Artigo 58.º
Contra-ordenações
Redação registada como em vigor em 19/12/1994.
Esta redação foi substituída em 28/12/1995. Ver a versão consolidada
1 - As operações de loteamento e as obras de urbanização reguladas no presente diploma, bem como as acções preparatórias referidas no artigo 4.º, quando realizadas sem o necessário alvará municipal ou quando se encontre suspensa a eficácia dos respectivos actos, são puníveis como contra-ordenação, sendo-lhes aplicável o disposto no Decreto-Lei n.º 433/82, de 27 de Outubro, e respectiva legislação complementar.
2 - Sem prejuízo da responsabilidade civil, criminal ou disciplinar, são igualmente puníveis como contra-ordenação:
a) A inexecução das obras de urbanização nos prazos fixados, salvo caso fortuito ou de força maior;
b) A não conclusão das obras de urbanização ou a sua realização em desconformidade com os projectos aprovados e condições fixadas no licenciamento;
c) A falsidade da declaração do técnico responsável pelo projecto, quanto ao cumprimento de disposições legais e regulamentares;
d) A não afixação ou a afixação de forma não visível do exterior do prédio, durante o decurso do processo de licenciamento, por parte do requerente, do aviso que publicita o pedido de licenciamento;
e) A não afixação ou a afixação de forma não visível do exterior do prédio, até à conclusão das obras de urbanização e das construções previstas, por parte do titular do alvará, do aviso que publicita o alvará;
f) A não remoção dos entulhos e demais detritos resultantes da obra nos 90 dias seguintes à recepção definitiva das obras de urbanização;
g) A não remoção dos entulhos e demais detritos resultantes de obras de construção nos lotes nos 90 dias seguintes à emissão do respectivo alvará de licença de utilização;
h) A falta do livro de obra no local onde se realizam as obras de urbanização;
i) A falta dos registos no livro de obra do estado de execução das obras de urbanização;
j) A ausência do número do alvará nos anúncios ou em quaisquer outras formas de publicidade à alienação de lotes de terreno, de edifícios ou fracções autónomas neles construídos;
l) [Revogada];
m) A não comunicação à câmara municipal e ao Instituto Geográfico e Cadastral dos negócios jurídicos de que resulte o fraccionamento ou a divisão de prédios rústicos no prazo de 30 dias a contar da data da sua celebração.
3 - A tentativa e a negligência são puníveis.
4 - No caso previsto no n.º 1, o montante mínimo da coima é de 1000000$00 e o máximo de 5000000$00.
5 - No caso previsto na alínea a) do n.º 2, o montante mínimo da coima é de 500000$00 e o máximo de 3000000$00.
6 - No caso previsto na alínea b) do n.º 2, o montante mínimo da coima é de 200000$00 e o máximo de 2000000$00.
7 - Nos casos previstos nas alíneas c) e f) a l) do n.º 2, o montante mínimo da coima é de 100000$00 e o máximo de 500000$00.
8 - Nos casos previstos nas alíneas d) e e) do n.º 2, o montante mínimo da coima é de 50000$00 e o máximo de 500000$00.
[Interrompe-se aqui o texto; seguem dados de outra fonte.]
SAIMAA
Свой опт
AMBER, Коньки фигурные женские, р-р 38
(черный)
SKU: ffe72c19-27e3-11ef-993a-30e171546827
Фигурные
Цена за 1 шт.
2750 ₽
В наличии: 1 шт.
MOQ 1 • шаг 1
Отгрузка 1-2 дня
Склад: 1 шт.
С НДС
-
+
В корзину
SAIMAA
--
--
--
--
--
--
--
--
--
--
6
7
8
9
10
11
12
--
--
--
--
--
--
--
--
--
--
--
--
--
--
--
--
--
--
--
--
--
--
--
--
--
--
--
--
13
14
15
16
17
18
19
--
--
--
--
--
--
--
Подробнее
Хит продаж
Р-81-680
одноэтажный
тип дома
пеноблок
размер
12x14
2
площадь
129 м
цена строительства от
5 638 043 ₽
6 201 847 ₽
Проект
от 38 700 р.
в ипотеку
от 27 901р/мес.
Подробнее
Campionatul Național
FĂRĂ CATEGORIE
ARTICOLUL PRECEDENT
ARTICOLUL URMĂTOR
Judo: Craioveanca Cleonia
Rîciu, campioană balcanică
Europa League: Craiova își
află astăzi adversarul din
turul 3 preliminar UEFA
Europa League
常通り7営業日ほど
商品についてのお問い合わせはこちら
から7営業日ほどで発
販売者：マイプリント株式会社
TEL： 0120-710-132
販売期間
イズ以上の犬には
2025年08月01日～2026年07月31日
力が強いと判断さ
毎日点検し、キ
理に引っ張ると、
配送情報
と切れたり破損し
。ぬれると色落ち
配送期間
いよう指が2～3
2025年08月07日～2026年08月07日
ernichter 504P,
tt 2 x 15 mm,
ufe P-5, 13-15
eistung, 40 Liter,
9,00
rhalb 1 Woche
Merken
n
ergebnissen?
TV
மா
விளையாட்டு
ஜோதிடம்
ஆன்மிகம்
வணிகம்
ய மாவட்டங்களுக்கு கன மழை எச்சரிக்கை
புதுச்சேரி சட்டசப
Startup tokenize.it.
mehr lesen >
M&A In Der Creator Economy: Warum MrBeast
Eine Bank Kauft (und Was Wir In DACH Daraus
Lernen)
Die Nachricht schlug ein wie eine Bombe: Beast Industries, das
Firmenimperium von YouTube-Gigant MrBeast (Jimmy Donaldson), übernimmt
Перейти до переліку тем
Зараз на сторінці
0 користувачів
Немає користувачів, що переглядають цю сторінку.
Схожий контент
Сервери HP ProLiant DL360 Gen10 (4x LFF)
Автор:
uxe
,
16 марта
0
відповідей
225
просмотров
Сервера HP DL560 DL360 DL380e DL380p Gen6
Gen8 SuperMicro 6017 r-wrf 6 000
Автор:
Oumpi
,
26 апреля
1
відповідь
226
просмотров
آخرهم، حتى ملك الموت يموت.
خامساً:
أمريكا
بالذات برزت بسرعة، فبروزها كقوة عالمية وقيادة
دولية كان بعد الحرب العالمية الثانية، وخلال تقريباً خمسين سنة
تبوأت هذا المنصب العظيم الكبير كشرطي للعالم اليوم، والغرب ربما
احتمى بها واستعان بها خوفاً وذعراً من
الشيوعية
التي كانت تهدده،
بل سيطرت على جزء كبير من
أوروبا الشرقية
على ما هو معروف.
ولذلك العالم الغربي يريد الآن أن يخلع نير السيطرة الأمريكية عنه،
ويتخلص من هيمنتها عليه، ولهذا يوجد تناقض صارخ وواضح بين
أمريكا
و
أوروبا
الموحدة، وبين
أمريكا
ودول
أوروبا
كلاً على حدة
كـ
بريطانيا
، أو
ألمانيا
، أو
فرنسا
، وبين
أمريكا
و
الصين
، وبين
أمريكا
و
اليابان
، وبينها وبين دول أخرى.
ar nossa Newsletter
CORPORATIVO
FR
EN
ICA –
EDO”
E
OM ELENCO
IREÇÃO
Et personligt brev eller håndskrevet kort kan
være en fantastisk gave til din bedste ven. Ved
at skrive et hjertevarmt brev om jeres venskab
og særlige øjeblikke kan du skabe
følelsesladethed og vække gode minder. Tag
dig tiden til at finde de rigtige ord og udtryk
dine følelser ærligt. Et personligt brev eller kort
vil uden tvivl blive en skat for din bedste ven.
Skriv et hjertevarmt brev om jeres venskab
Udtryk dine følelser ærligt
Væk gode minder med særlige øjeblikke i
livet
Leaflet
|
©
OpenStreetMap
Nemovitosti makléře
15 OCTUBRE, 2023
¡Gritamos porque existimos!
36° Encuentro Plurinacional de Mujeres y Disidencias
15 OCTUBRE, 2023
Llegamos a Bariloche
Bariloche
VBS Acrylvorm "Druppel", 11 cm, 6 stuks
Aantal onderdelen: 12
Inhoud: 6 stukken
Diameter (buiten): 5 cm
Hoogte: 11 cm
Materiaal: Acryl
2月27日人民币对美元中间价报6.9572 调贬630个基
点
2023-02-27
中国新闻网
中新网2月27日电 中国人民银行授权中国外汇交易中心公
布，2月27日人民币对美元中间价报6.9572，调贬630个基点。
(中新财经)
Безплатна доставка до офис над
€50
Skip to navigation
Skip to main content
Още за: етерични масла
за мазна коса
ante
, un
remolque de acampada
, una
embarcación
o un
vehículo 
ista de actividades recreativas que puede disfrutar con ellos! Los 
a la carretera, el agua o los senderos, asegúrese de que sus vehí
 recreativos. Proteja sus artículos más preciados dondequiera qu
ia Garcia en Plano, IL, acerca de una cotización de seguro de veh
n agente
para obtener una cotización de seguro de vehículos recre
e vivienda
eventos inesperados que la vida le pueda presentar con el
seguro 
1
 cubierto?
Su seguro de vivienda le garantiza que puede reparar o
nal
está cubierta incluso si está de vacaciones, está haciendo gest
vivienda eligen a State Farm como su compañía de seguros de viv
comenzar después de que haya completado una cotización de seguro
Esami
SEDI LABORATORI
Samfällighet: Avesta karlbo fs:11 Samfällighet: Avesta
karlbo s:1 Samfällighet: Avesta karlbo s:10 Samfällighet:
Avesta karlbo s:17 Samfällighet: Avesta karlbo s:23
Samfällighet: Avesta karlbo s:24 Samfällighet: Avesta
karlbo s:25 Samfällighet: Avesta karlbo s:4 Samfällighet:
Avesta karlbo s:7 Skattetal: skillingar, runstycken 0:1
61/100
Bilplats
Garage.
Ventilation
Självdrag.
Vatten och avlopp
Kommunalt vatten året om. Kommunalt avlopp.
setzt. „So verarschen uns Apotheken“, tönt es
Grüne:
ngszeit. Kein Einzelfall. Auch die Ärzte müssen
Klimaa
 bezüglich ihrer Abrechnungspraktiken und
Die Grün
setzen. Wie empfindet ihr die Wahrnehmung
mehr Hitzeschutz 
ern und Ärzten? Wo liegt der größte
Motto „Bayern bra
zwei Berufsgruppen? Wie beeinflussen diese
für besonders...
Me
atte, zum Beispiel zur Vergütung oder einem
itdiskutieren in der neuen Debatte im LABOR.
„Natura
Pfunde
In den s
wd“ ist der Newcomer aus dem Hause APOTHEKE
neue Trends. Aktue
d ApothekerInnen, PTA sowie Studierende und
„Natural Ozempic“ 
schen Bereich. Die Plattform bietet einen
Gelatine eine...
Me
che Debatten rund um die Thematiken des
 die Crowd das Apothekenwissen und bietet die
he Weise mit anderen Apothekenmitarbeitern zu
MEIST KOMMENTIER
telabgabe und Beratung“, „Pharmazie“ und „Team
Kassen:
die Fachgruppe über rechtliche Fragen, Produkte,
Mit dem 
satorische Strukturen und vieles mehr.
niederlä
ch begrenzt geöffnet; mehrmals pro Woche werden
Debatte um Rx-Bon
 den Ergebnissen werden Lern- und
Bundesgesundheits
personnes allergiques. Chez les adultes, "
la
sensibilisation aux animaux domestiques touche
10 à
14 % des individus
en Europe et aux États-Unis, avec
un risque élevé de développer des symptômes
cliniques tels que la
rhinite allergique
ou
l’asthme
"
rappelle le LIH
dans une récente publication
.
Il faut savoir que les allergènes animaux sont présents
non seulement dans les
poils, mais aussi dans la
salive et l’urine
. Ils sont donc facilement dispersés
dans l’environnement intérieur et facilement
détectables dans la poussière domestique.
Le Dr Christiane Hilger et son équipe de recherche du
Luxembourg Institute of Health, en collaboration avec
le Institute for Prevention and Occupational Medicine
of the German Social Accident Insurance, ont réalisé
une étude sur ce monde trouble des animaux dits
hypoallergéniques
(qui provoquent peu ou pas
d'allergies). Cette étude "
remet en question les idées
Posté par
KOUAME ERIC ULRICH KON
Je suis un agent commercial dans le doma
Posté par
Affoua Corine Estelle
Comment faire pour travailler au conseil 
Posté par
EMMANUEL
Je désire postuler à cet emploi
9 - No caso previsto na alínea m) do n.º 2, o montante mínimo da coima é de 50000$00 e o máximo de 500000$00.
10 - Caso os infractores sejam pessoas colectivas, os montantes máximos das coimas fixados nos n.os 4 a 9 podem elevar-se até ao quíntuplo.
11 - São competentes para determinar a instrução dos processos de contra-ordenação, para designar o instrutor e para aplicar as respectivas coimas as câmaras municipais ou as comissões de coordenação regional, consoante o processo de contra-ordenação corra por aquelas ou por estas.
12 - A afectação do produto das coimas faz-se da seguinte forma:
a) 40% para a entidade competente para a aplicação da coima, constituindo receita própria;
b) 60% para o Estado.
13 - No caso de o processo de contra-ordenação ser da responsabilidade da câmara municipal, o produto das coimas reverte integralmente para ela.